Conserva la prestancia de los siglos. Los cientos de años transcurridos no le han mellado —como si pudiese ser lo único a salvo ante los estragos del tiempo— la hidalguía de la urbe esbelta que fue y de la ciudad que cobija hoy tantos rostros distintos e iguales a la vez.
Es su pura fisonomía. Al rostro de la cuarta villa de Cuba le imprimen lozanía ahora tantas brochas que van dando color en los lugares donde hasta hace poco palidecieron más que las pinturas; los andamios que se levantan lo mismo en medio del bulevar que dentro de una escuela; las estatuas que vuelven a echar a andar por el bulevar como si Oscar Fernández Morera diese otra vez retoques con sus pinceles al cuadro mismo que la ciudad es; o como si sonaran las claves de Serapio y la melodía de los coros de clave se hiciesen eternas; o como si no se hubiese detenido el reloj de Francisquito.
La identidad es entonces ese atajo que nos va conduciendo y consagrando en lo que hemos sido y somos. Es la savia que se devela por todas partes: en la impetuosidad de la torre campanario de la Iglesia Mayor que te da de bruces siempre; en la silueta cóncava de un puente erguido sobre el Yayabo como si el sino de los habitantes de esta tierra fuese el de levantarse; en las piedras que recuerdan tantos tropiezos, esclavitudes, rebeldías…, persistencia, pese a los siglos y siglos aferradas a las calles; en los arcos y los vitrales tan armónicos y ajenos a la modernidad.
La villa del Espíritu Santo se ha ido cimentando sobre la fragua misma de sus tradiciones.
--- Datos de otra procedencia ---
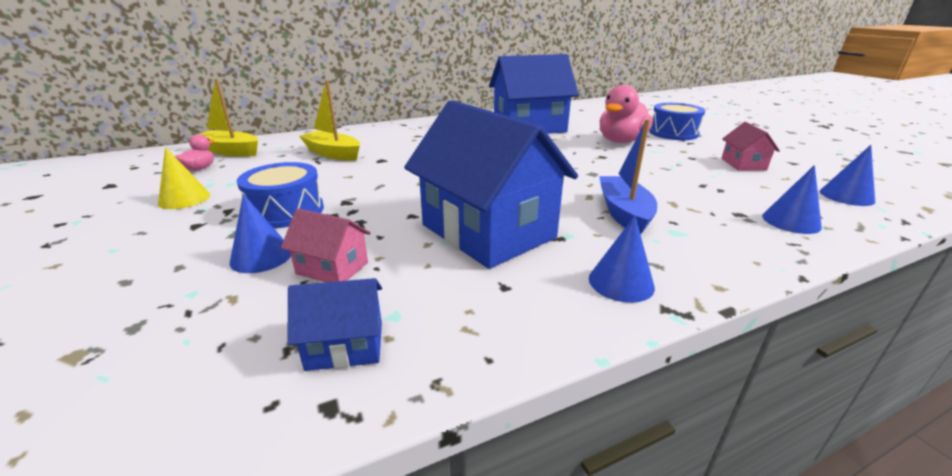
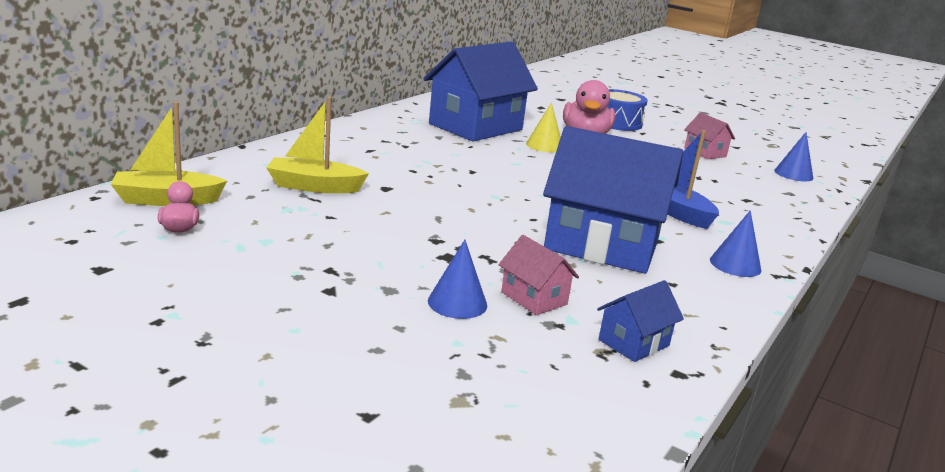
camera: 35 degrees left, 5 degrees down
(184, 199) = (250, 267): yellow cone -> yellow cone (544, 145)
(286, 211) = (395, 259): blue drum -> none
(332, 268) = (534, 298): pink house -> pink house turned 60 degrees clockwise
(791, 221) = (781, 200): blue cone -> none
El día aquel en que el Adelantado Diego Velázquez descubría ese paraje virgen entre arboledas, cedros y la fértil llanura fue solo el preámbulo de otras reconquistas: la de la mudanza prematura a orillas del Yayabo donde se asentaría definitivamente el centro poblacional; la de ir sustituyendo los techos de guano por tejas y ladrillos; la de ir dejando atrás la extracción de oro para convertirse en un emporio ganadero; la de fundar teatro, periódicos, escuelas, edificaciones emblemáticas…; la de enrolarse en las luchas libertarias; la de eternizar aquellas serenatas de trovadores y las hechuras de guayaberas; la de perdurar acomodándose a los altibajos del tiempo y hasta los días de hoy.
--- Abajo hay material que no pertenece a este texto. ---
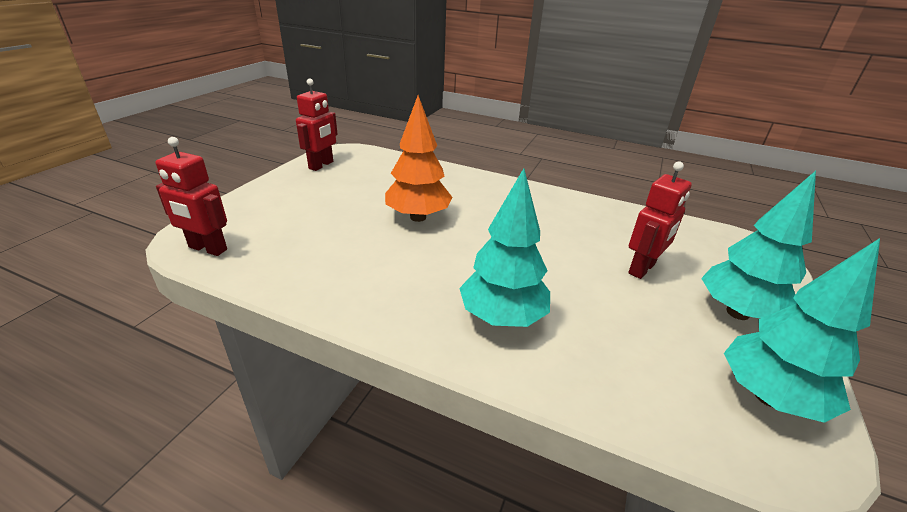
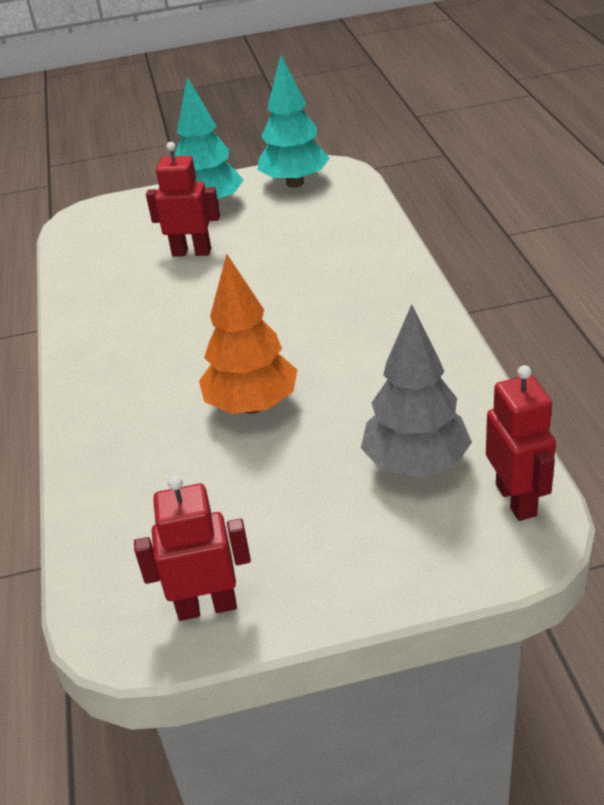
camera: 120 degrees left, 5 degrees up
(287, 236) = (416, 464): none -> grey tree
(502, 317) = (350, 281): turquoise tree -> none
Fue la unción de Fray Bartolomé de las Casas aquel 4 de junio de 1514 lo que, quizás, bautizó la estirpe de los habitantes de estas tierras cuando en el sermón de la Pascua Pentecostal el sacerdote criticaba las injusticias y crueldades cometidas por los colonizadores contra los indios. Era esa prédica la llama de tanto coraje después.
Porque la ciudad se ha ido refundando a base del empuje de sus hijos. Porque la espirituanidad sigue siendo un título omnipresente que delata donde quiera que uno esté.
Y no debiera precisarse de un aniversario para repasar tantas añoranzas: las fachadas que destiñen y, para la ocasión, se pintan; los Santiago espirituanos que han pasado a ser un recuerdo en el imaginario colectivo; las noches de trova que solo suenan en la memoria; las guayaberas que se exhiben mucho y se lucen poco; las edificaciones que imponentemente van soportando los estragos del tiempo.
A la ciudad deberíamos retribuirla todos los días. A 509 años de fundada la cuarta villa de Cuba, nos sigue ofreciendo los mismos deslumbramientos: la Iglesia Mayor empinadísima en las cercanías del puente sobre el río Yayabo, la majestuosidad del Museo de Arte Colonial, la belleza arquitectónica de la Biblioteca Provincial Rubén Martínez Villena, la renovada hechura del parque Serafín Sánchez.
La villa del Espíritu Santo parece por ratos la reliquia que es. Y mientras se desanda pudiera sentirse como si las manecillas del tiempo se hubiesen detenido, como si fuese posible el misterio de perdurar tan erguida por los siglos de los siglos.